Electron Beam Welding Basics


In an electron beam welding machine, electrons are accelerated to speeds greater than half the speed of light in an electron gun. The stream of electrons  is then formed, focused, and bent, by means of electrostatic and electromagnetic fields, into a narrow base, which impinges as a very small spot on the material to be treated.


At this point, the kinetic energy (or the speed of the electrons) is converted to heat, melting the material very locally, forming a fusion weld. This process is normally carried out in a high vacuum, because molecules of gas, such as air or a gas blanket, scatter and diffuse an electron beam.


A typical electron beam welding system consists of two basic parts: the electron gun with its related high voltage equipment and controls, and the vacuum chamber with its multi-stage pump-down system. In the high voltage style welding systems, the electron gun is mounted immovably on the top of the vacuum chamber and the work piece moves under the beam inside on a controlled motion table.
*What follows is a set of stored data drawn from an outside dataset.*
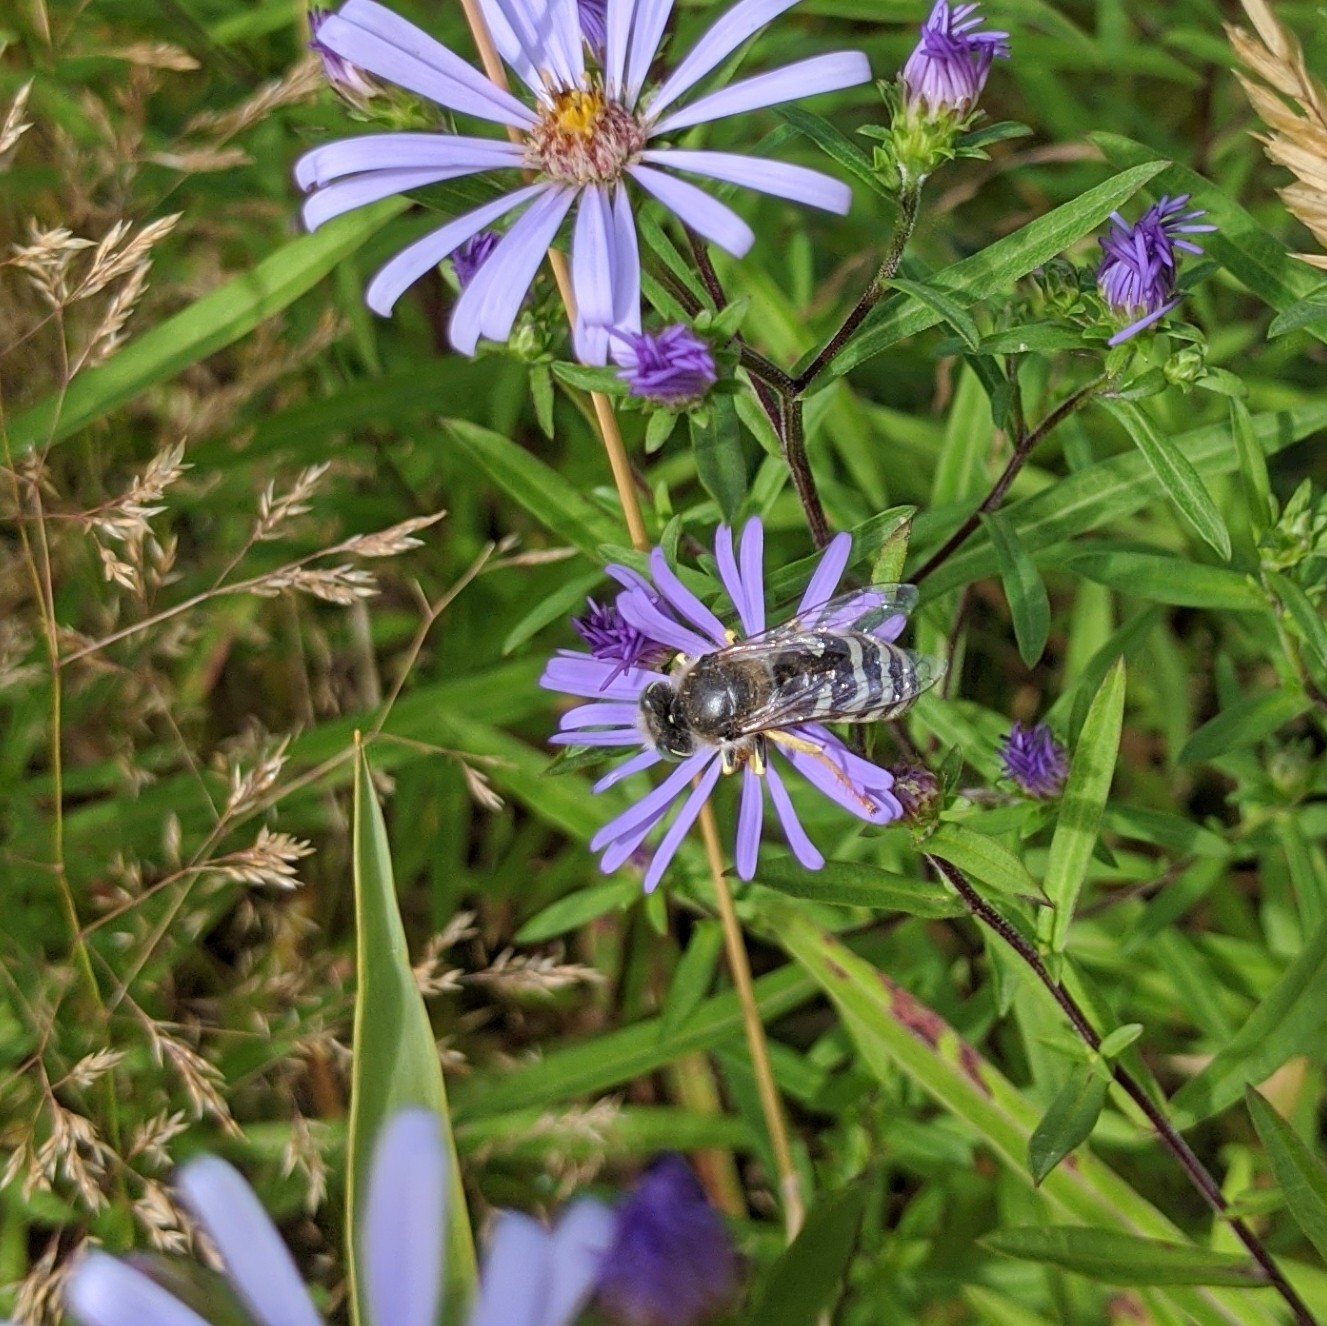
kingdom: Animalia
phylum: Arthropoda
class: Insecta
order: Hymenoptera
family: Crabronidae
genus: Bembix
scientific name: Bembix americana
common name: American sand wasp
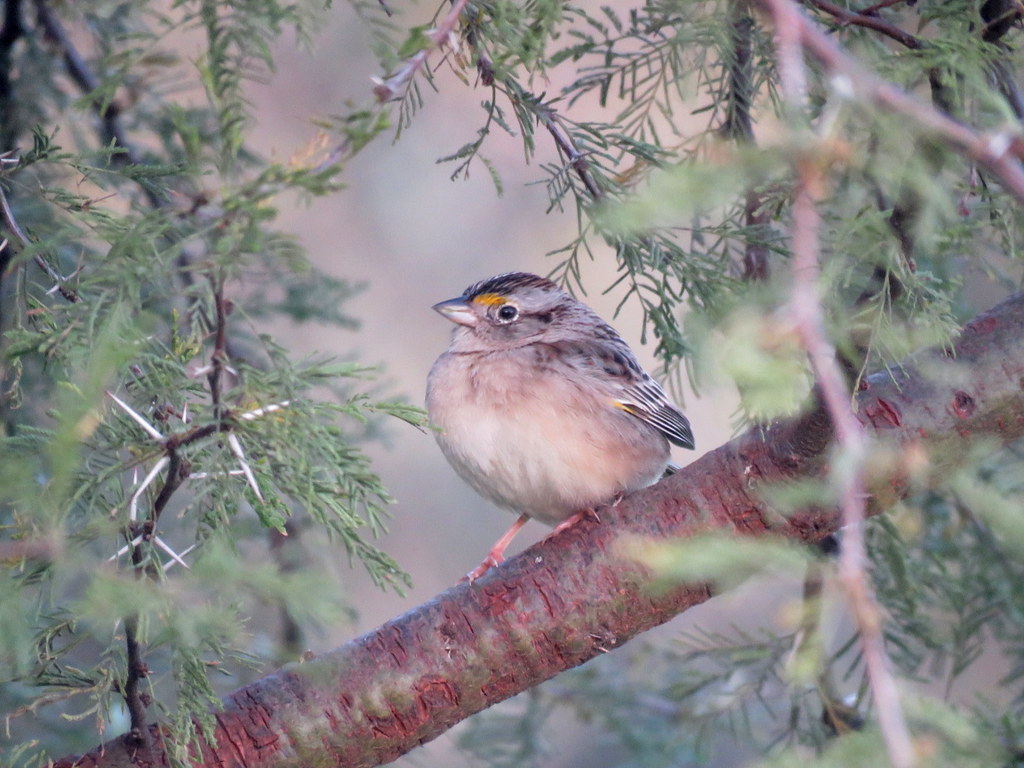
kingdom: Animalia
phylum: Chordata
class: Aves
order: Passeriformes
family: Passerellidae
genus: Ammodramus
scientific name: Ammodramus humeralis
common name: Grassland sparrow
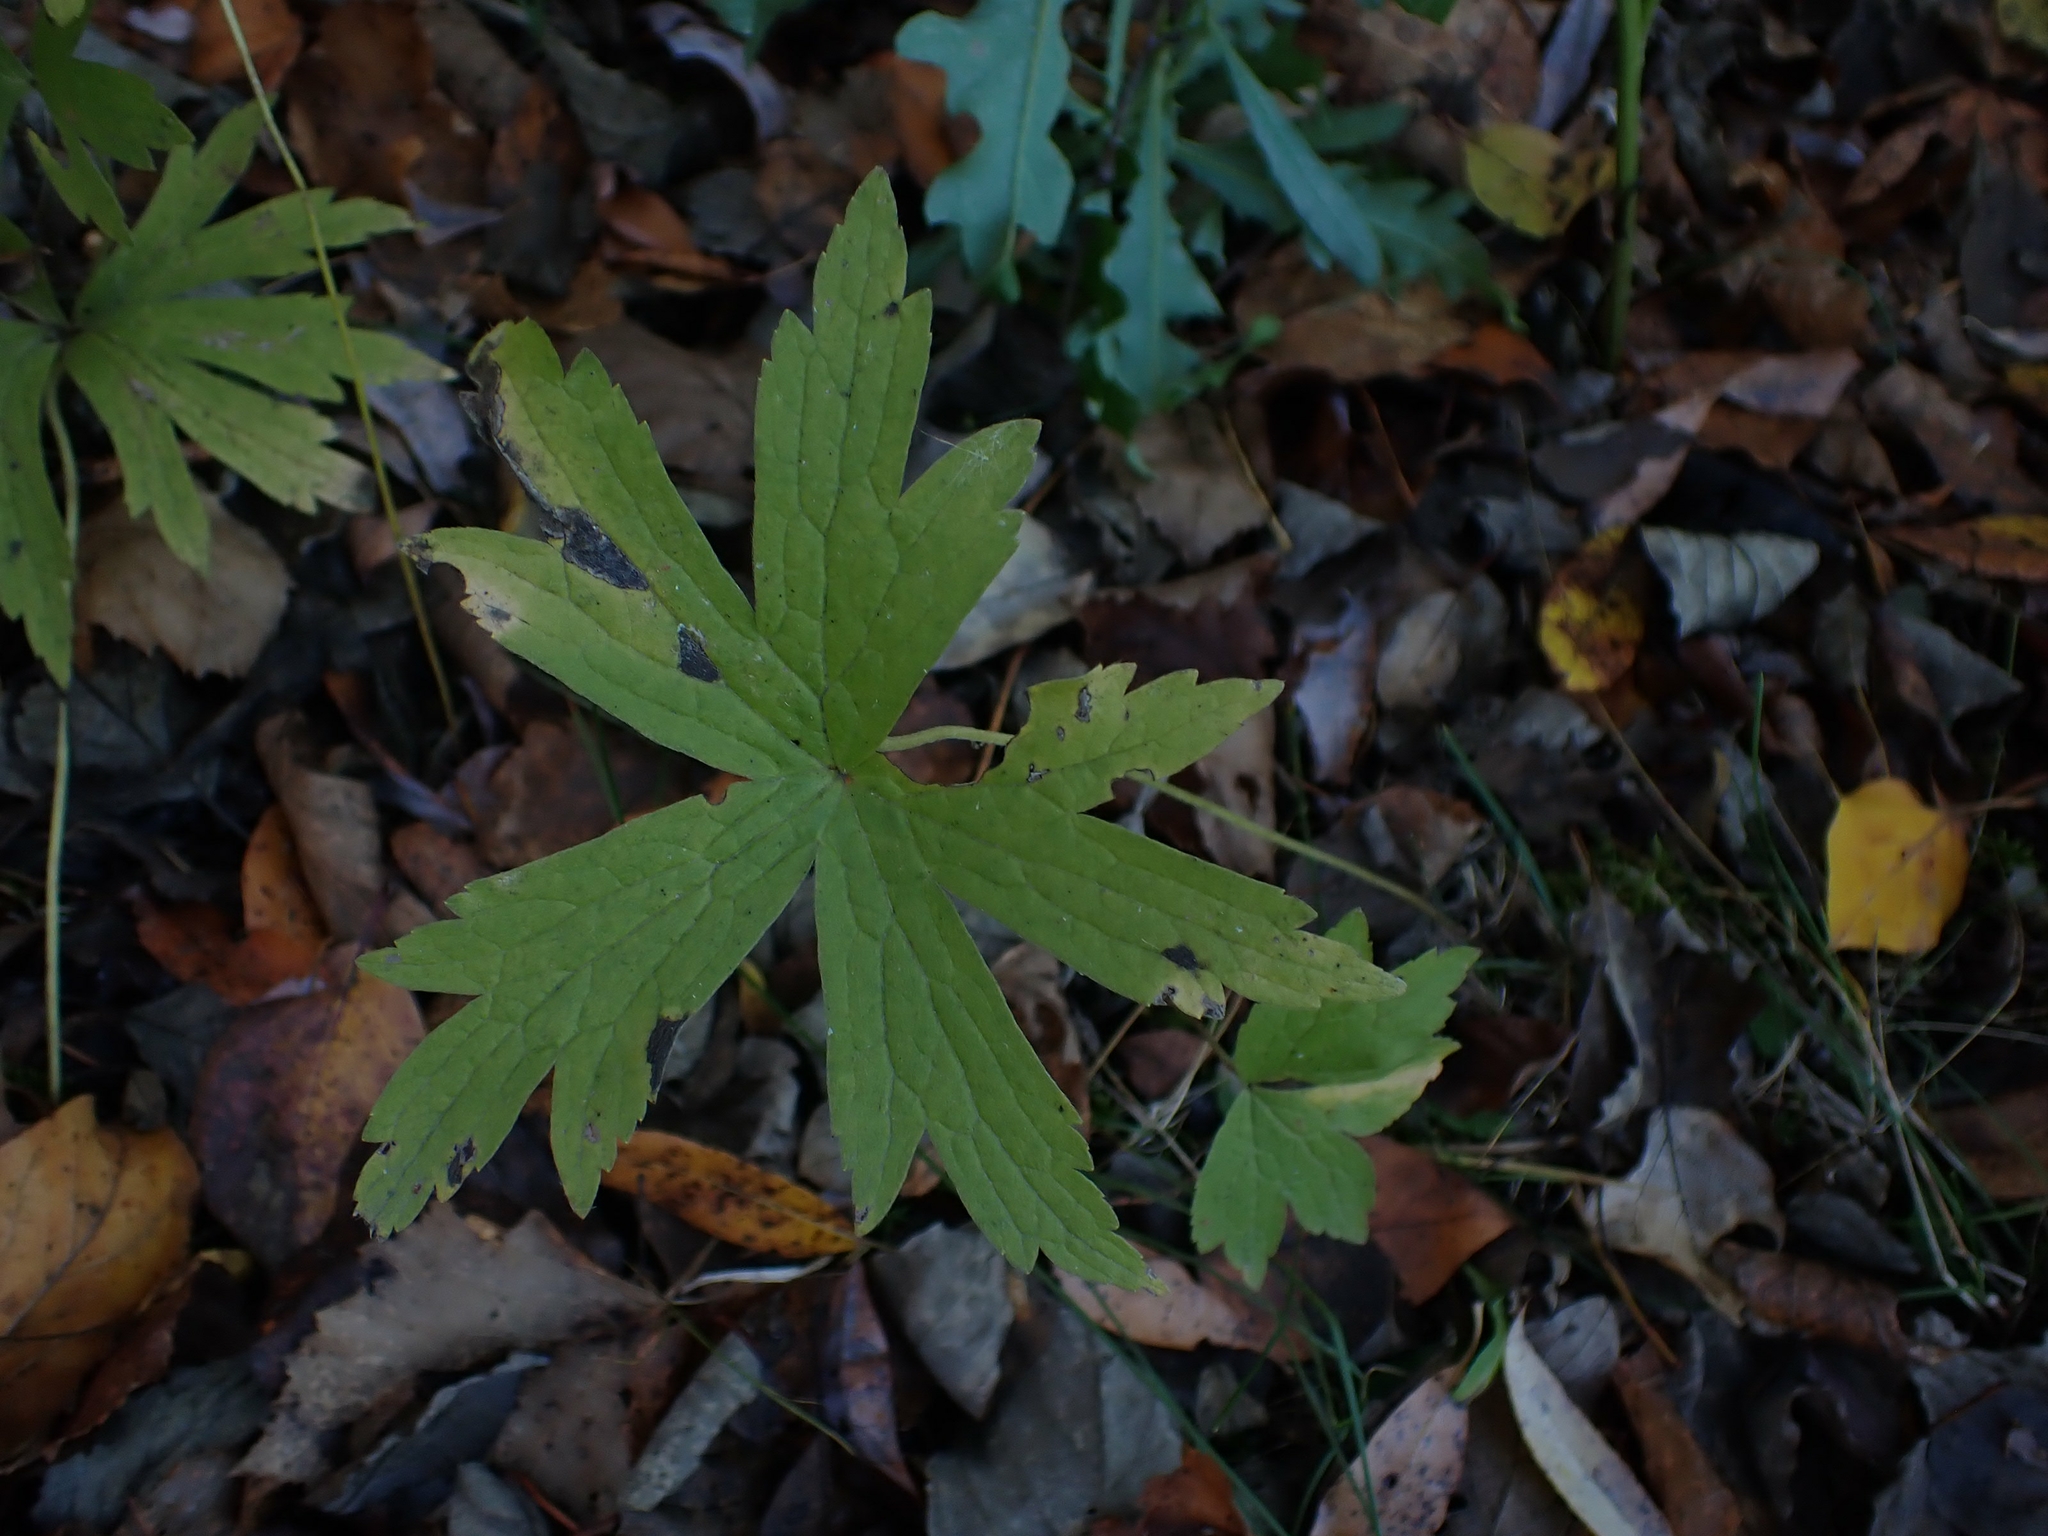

One of the major advantages of the electron beam welding process as compared to the widely used tungsten inert gas process (TIG), is the low total energy (heat) input. This results in minimum distortion, minimum weld area, and a minimum heat-affected zone. Low heat input is possible because beam penetration is not dependent primarily on thermal connectivity of the material being welded, as is TIG welding. The well-focused electron beam results in a fusion zone of narrow cross-section.